Há exatos 70 anos, morria o irlandês James Joyce (1882 -1941), um dos grandes autores do século 20, em Zurique, na Suíça. Sua obra complexa, no entanto, ainda é uma aventura a qual poucos leitores estão dispostos a se lançar. É corriqueiro ouvir, por exemplo, alguém dizer que largou Ulisses (1922) logo nas primeiras páginas ou comentar que não entendeu patavina de Finnigans Wake (1939).
Para adentrar o universo dessas obras, as maiores do século passado para o professor de literatura Caetano Galindo, da Universidade Federal do Paraná (UFPR), é preciso ler e reler o livro várias vezes. Afinal, prêmios são proporcionais aos esforços, como bem justifica o autor de uma tradução ainda inédita da obra prevista para ser publicada em 2012, pela Companhia das Letras.
Nesses livros, Joyce praticamente exauriu os recursos da forma-romance.
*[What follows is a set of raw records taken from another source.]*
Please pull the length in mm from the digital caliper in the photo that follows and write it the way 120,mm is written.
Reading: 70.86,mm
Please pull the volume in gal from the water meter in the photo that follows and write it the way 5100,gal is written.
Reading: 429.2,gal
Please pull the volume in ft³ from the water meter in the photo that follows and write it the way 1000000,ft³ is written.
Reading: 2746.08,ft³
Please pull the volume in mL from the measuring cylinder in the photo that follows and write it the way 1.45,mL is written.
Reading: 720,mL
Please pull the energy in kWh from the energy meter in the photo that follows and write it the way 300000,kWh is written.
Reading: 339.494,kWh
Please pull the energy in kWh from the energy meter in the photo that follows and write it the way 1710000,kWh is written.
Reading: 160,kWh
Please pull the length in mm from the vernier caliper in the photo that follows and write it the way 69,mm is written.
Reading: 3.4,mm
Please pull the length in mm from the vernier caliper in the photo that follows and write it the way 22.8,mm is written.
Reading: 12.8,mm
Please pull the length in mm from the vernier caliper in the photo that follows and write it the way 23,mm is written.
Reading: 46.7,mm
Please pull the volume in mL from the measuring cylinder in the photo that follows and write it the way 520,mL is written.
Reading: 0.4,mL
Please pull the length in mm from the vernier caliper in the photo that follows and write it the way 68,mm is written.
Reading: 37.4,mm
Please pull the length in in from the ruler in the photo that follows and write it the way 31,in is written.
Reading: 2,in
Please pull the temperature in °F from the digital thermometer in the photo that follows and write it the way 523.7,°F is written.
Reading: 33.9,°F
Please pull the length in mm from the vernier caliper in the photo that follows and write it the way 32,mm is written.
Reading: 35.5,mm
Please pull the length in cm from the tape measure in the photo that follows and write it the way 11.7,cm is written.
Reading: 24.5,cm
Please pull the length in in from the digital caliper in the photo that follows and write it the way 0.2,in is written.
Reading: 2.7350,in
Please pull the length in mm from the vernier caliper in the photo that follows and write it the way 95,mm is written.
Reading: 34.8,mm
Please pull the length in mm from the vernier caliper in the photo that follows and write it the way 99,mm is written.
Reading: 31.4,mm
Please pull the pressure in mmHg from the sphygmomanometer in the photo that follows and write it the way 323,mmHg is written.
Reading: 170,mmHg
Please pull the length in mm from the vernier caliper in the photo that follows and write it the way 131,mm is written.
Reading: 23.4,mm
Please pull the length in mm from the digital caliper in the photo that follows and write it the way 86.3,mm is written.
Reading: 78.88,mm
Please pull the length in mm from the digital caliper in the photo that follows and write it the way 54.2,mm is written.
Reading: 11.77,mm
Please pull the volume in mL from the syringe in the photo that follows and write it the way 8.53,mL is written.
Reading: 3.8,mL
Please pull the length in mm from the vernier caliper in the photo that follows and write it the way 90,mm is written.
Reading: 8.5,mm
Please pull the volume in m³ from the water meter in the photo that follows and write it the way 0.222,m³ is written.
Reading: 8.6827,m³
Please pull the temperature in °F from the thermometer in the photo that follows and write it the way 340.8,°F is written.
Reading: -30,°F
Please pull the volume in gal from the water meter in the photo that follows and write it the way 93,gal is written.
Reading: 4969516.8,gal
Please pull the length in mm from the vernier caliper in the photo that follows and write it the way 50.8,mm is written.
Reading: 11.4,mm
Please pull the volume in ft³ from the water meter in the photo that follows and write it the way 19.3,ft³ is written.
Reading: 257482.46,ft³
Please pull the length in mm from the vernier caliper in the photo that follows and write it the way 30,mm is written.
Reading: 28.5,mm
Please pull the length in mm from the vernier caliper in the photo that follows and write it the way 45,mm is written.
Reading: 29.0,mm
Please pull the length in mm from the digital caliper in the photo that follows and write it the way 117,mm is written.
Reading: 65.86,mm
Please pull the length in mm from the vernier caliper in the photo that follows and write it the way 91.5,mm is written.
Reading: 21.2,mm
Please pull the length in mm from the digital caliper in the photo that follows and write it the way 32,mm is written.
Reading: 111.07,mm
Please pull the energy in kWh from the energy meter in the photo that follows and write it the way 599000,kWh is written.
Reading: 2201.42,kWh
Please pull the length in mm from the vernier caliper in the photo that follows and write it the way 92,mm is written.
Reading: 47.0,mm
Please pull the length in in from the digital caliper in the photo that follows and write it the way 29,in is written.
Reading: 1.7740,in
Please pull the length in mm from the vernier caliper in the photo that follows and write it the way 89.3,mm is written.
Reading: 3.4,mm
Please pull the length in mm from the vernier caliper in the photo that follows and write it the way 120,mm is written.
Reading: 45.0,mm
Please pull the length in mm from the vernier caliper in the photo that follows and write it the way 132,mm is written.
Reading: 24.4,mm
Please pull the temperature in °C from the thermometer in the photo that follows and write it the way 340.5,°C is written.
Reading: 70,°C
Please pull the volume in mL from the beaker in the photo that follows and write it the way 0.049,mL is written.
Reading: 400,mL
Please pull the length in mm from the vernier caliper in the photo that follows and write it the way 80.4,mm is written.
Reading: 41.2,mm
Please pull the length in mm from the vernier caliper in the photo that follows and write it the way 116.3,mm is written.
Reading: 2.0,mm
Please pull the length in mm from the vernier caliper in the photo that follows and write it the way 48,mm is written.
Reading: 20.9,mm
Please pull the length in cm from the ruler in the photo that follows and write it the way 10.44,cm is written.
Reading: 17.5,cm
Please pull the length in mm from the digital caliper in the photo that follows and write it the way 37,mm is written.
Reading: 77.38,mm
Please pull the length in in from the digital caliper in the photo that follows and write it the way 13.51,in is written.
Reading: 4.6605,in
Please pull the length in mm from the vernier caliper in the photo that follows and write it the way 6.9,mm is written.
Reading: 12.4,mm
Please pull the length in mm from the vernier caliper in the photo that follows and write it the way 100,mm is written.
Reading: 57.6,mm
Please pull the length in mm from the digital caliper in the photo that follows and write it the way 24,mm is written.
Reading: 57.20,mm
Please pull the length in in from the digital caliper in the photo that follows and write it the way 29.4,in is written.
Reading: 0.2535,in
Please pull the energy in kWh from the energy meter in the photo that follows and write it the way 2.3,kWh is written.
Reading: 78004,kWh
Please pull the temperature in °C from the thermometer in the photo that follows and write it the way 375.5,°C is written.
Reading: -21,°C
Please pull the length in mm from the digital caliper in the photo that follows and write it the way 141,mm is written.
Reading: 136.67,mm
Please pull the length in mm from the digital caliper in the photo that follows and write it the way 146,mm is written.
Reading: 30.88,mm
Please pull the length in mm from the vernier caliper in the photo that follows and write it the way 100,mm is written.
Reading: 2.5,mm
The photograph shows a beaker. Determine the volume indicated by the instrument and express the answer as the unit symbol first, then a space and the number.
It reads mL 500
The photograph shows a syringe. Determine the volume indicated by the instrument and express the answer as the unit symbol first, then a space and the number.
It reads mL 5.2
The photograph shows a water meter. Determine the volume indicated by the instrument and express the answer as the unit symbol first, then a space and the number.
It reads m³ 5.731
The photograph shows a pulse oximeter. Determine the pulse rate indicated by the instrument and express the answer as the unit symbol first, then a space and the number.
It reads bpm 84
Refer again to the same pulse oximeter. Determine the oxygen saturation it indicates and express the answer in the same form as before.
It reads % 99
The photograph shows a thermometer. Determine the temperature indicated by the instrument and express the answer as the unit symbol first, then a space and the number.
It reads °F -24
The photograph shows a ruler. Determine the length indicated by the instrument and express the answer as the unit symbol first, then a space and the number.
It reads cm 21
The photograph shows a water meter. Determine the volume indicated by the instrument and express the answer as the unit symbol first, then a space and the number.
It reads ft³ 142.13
Mas não se trata de virtuosismo gratuito. "Eles são mais complexos que a média simplesmente porque Joyce estava mais aplicado que a média dos romancistas a representar adequadamente camadas mais amplas, mais profundas e, logo, mais complexas, da experiência humana", diz Galindo.
Para poeta Ivan Justen Santana, Joyce ensaia tudo que foi feito no século 20 e nos séculos anteriores, e aponta caminhos ao milênio seguinte. "A obra de Joyce ombreia com os clássicos maiores. Ele nos força a sempre reler Homero, Ovídio, Dante, Rabelais, Cervantes, Shakespeare, Sterne, Swift, Goethe, Tolstói, Dostoiévski", diz.
Para ele, Joyce fascina por ser, ao mesmo tempo, um humorista e um escatologista; erudito e popularesco; cômico, trágico, lírico, épico e melodramático. Para além da forma, o que fica mesmo com o leitor, são as pessoas, diz Galindo, "os personagens Bloom, Dedalus, Molly... O que a gente vê da vida, do mundo, nessas pessoas, e o que entende".
Siga a ordem cronológica
Por onde começar a ler a obra de Joyce? Os dois entrevistados recomendam começar pela ordem, ou seja, por Dublinenses (1914), primeiro livro do autor. Galindo sugere, então, passar ao Retrato de um Artista Quando Jovem (1916). "É fundamental lembrar que esses dois livros 'menores' teriam bastado para deixar o nome de Joyce em qualquer história da literatura. E, no caso do leitor paranaense, vale lembrar que Dublinenses tem, no mínimo, uma similaridade de espírito com a obra de Dalton Trevisan que, não por acaso, foi o primeiro a traduzir fragmentos de Ulisses no Brasil, na revista Joaquim", lembra. Aí, dizem os entrevistados, é tomar coragem e pegar o Ulisses.
Conselho de Galindo aos iniciantes: procurem ajuda. A grande dificuldade para os monolíngues é a ausência de material de referência traduzido. Mas um conhecimento instrumental de inglês permite a leitura de um guia fundamental, o Ulisses Annotated, de Don Gifford. "Ele anota tudo, nomes, lugares, dá mapas, localiza citações". Em português, o professor indica a tradução de Homem Comum Enfim, de Anthony Burgess (Cia. Das Letras), e Para Ler Finningans Wake de James Joyce, de Dirce Amarante (Iluminuras).
Para não haver desculpas, convida os interessados na aventura joyceana a acompanhar cursos sobre o autor na UFPR. "A universidade é pública, está de portas abertas, e as pessoas nem sempre contam com isso", diz.
Domínio público
A obra de James Joyce será colocada em domínio público no dia 1.º de janeiro de 2012, ano subsequente a este em que se completam os 70 anos da morte do autor. Caetano Galindo considera o fato positivo por facilitar a publicação de novas edições, muitas vezes, impedidas devido aos direitos autorais. "A duração do Copyright, no caso de Dublinenses, é de quase cem anos! Na verdade, 98, já que o livro saiu em 1914 e só entra em domínio público em 2012, com todos os outros. Isso é algo que precisa ser revisto", diz.
O professor prevê uma enxurrada de 'joyceanismo' para 2012-13. "Traduções, edições de manuscritos (cartas, cadernos), biografias, textos críticos baseados na análise direta dos romances, tudo vai ficar repentinamente facilitado. Tomara", diz.